• _Job item A_: In the gearbox actuator passage, after how much rotation of the stud 10 does engagement with the guiding profiles 31 of plate 28 begin?
• _Job item B_: Quote the gearbox actuator passage word for word, starting at "In the subsequent" and ending at "in that position.".

━━ Text segment ━━

In the subsequent configuration operation by metal cable 22, FIG. 3, operation is analogous, with the difference of the pulling action, and not thrust, applied by the said cable, as shown in FIG. 1; the neutral position of the said crank stud 10 is achieved with the play introduced between the extremity of the said cable 22 and the clamp 24 holding the said cable, positioned at the end of the stem 23: the compensation spring 25 has its maximum load in that position.
In this way, the shape of the template 9, as described earlier, may, advantageously have a non linear profile designed to achieve displacement relationships of the plate which vary in function of the positions of the crank stud 10, which may thereby conveniently be adjusted in function of the forces acting on the mechanism.
Operation of the sequential gearbox actuator, FIG. 4, is as follows. The power assisted control that acts on the clutch, as described earlier, also acts as control for the sequential gearbox actuator: as the crank stud 10 rotates it engages with one of the two profiles 31 and acting on plate 28 displaces it, the choice of profile depends on the direction of gear selection, either a higher gear or a lower one, and therefore on the sense of rotation of the stud 10; the pin 13, is in turn pushed by plate 28 under the action of the compensation spring 36, so as to act on the rod 33 connected with rods 40 and lever pedal 41. The control stroke of the gearbox is shorter than stroke of the said plate 28, the compensation of the springs 36 ensuring the gearbox stroke is completed, ensuring proper operation.
The engagement with the guiding profiles 31 of plate 28 is advantageously set after at least a quarter of a rotation of the stud 10 to enable the motor reducer to start in total absence of resistance and, furthermore, to engage with profile 31 with tangential motion so as to avoid shocks; the delay in the activation is also advantageous in its use in conjunction with the clutch actuator, allowing the clutch actuator to intervene before the gearbox actuator.
Furthermore the two profiles 32 enable the operator to use the sequential gearbox manually, without the intervention of the power assisted control and the actuator: the stud 10 can remain in its neutral position, shown in FIG. 4, while the plate 28, moved by the external lever system, pedal 41, lever 40, rod 42 and rod of extension 39, does not encounter obstructions during its stroke, thereby allowing manual operation.

━━━
━━ Information ━━

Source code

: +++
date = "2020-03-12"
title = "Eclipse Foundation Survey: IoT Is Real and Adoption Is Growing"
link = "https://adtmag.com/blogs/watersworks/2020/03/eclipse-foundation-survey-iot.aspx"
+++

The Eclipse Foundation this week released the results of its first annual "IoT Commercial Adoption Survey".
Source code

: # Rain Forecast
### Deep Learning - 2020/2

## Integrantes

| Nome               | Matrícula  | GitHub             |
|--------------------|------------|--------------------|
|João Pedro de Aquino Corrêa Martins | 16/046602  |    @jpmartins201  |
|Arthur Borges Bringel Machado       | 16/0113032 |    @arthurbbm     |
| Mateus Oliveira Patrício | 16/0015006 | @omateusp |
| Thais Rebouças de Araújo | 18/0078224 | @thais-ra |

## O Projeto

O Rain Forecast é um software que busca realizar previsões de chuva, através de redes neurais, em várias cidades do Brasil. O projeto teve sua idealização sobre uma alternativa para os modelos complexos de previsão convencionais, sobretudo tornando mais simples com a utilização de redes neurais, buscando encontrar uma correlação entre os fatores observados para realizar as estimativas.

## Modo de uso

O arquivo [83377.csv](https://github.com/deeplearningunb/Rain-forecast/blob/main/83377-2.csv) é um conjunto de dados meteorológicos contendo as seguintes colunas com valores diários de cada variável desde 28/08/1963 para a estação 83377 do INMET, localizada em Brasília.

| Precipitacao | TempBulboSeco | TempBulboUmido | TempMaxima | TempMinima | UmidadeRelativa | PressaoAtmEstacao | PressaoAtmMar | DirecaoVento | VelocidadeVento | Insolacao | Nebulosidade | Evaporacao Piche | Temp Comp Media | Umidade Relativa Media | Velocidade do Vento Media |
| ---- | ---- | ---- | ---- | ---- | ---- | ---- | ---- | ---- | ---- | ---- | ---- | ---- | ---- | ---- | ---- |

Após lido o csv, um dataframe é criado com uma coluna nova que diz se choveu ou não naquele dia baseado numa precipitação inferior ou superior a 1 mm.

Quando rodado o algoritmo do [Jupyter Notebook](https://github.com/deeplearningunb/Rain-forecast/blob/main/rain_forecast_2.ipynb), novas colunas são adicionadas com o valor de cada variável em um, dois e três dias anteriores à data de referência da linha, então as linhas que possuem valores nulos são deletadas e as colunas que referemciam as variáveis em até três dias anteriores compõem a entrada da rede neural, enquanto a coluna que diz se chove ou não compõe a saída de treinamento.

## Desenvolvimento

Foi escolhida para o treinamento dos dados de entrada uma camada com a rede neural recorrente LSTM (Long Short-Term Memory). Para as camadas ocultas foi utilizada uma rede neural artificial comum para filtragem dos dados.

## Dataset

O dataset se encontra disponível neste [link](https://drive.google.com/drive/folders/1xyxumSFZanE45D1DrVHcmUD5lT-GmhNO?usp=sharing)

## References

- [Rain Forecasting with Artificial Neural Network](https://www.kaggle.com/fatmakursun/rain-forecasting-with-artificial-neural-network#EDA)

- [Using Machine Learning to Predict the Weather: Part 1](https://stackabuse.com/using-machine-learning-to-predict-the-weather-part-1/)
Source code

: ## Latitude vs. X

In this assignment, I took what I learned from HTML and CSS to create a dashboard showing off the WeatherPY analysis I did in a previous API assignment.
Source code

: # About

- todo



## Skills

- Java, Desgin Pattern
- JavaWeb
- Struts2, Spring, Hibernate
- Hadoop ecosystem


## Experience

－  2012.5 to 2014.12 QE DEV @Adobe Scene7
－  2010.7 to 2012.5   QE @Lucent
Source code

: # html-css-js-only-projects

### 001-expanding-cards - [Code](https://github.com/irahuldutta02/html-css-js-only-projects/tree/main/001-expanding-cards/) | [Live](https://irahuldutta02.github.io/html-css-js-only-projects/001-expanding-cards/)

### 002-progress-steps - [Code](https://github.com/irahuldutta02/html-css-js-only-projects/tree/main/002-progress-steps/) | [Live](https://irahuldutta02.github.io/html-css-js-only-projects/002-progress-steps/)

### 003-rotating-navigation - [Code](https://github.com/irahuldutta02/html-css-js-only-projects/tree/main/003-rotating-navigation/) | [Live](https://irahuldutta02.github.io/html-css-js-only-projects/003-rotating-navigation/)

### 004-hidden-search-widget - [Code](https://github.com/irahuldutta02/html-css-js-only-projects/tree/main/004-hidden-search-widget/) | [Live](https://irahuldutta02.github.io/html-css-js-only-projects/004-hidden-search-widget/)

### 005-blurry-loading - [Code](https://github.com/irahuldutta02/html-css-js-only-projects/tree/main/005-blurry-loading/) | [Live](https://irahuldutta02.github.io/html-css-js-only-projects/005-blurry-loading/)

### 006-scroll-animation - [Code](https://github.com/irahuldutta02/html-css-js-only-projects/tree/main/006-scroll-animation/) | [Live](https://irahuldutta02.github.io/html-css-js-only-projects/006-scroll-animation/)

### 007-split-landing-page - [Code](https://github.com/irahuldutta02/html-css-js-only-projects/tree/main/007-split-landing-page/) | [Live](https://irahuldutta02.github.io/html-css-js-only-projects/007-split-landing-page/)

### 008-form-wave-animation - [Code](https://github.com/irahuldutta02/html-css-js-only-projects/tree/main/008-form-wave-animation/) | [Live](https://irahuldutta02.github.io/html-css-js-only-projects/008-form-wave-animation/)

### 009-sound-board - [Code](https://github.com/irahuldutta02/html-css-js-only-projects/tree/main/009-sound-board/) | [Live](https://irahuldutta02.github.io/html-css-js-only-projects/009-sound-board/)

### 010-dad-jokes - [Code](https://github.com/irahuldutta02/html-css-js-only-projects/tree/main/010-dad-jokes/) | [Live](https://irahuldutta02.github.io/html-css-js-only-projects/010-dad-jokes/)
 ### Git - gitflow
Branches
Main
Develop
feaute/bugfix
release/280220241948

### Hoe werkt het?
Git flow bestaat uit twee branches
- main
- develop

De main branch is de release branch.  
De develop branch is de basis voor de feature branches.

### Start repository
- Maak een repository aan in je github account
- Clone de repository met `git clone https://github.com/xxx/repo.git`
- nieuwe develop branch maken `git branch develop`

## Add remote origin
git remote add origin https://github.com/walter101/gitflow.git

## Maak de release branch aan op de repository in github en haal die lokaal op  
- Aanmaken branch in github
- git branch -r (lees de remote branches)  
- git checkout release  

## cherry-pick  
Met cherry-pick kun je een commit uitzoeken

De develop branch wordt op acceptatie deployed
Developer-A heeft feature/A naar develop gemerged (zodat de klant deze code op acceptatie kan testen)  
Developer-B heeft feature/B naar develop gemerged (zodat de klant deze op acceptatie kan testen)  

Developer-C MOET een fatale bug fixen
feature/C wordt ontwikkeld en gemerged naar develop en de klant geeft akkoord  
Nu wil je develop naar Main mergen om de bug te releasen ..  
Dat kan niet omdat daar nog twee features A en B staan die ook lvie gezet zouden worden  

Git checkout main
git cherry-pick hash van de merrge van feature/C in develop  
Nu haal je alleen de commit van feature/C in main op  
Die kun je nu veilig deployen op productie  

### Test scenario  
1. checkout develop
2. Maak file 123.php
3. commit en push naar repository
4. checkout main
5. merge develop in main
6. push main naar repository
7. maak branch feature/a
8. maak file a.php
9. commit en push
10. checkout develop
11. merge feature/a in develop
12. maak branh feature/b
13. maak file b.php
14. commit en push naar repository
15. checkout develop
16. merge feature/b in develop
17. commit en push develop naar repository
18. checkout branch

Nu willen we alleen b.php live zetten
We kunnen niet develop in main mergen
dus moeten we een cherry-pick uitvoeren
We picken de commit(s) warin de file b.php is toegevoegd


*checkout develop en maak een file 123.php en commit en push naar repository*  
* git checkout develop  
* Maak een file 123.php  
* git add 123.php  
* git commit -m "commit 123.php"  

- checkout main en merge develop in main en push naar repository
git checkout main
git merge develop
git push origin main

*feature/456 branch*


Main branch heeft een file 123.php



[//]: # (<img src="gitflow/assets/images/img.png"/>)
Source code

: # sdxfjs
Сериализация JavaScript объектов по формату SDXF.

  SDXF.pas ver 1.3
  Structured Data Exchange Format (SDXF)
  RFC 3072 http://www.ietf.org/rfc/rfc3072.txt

━━━

• _Output A_: After at least a quarter of a rotation.

• _Output B_:
In the subsequent configuration operation by metal cable 22, FIG. 3, operation is analogous, with the difference of the pulling action, and not thrust, applied by the said cable, as shown in FIG. 1; the neutral position of the said crank stud 10 is achieved with the play introduced between the extremity of the said cable 22 and the clamp 24 holding the said cable, positioned at the end of the stem 23: the compensation spring 25 has its maximum load in that position.